## Exercise aim
What you need to produce from the material below is an exact transcription of the lines from the one with "Table 2. Comparison" through the one with "FIGURE1| LatentVariable Model.", both included, and no other line.

## Provided data

────────────────────────────────────────

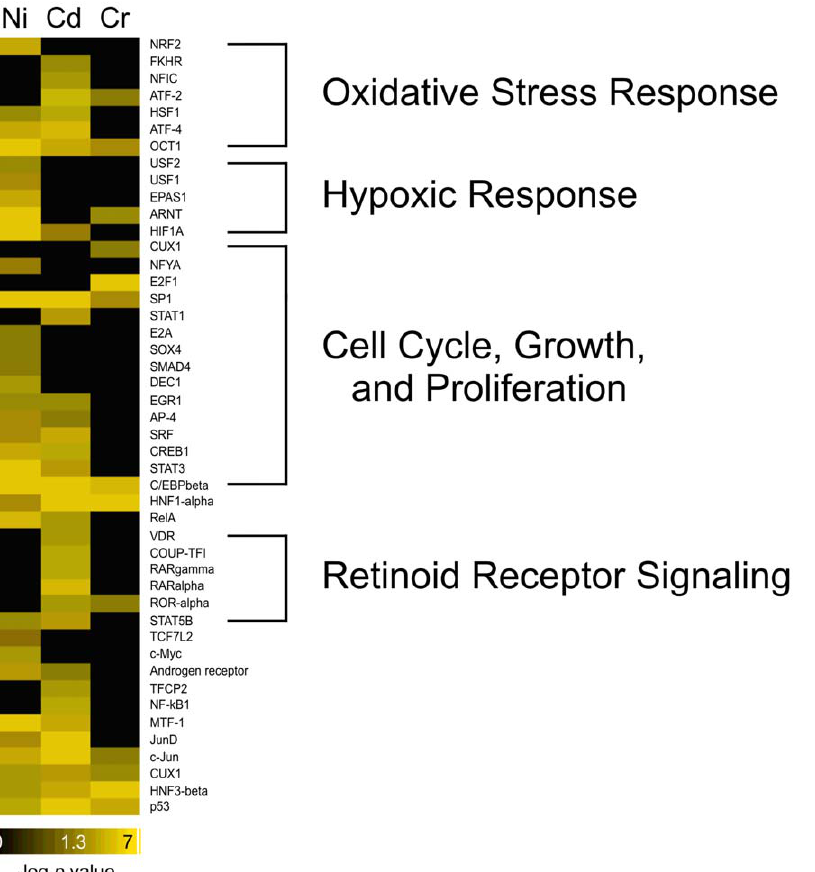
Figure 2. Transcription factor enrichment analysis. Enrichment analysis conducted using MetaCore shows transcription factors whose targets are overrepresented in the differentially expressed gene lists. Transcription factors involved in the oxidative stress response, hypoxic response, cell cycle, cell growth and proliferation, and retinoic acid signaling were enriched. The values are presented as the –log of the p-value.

────────────────────────────────────────

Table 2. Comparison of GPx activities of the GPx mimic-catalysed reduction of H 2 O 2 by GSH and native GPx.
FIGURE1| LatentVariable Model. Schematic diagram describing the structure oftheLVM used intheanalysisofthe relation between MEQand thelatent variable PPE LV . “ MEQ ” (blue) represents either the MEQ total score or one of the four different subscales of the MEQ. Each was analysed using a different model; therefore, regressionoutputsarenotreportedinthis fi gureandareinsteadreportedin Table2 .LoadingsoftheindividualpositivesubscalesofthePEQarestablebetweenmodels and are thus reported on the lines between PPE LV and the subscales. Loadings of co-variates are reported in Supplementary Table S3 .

────────────────────────────────────────

## Answer to the problem
Table 2. Comparison of GPx activities of the GPx mimic-catalysed reduction of H 2 O 2 by GSH and native GPx.
FIGURE1| LatentVariable Model. Schematic diagram describing the structure oftheLVM used intheanalysisofthe relation between MEQand thelatent variable PPE LV . “ MEQ ” (blue) represents either the MEQ total score or one of the four different subscales of the MEQ. Each was analysed using a different model; therefore, regressionoutputsarenotreportedinthis fi gureandareinsteadreportedin Table2 .LoadingsoftheindividualpositivesubscalesofthePEQarestablebetweenmodels and are thus reported on the lines between PPE LV and the subscales. Loadings of co-variates are reported in Supplementary Table S3 .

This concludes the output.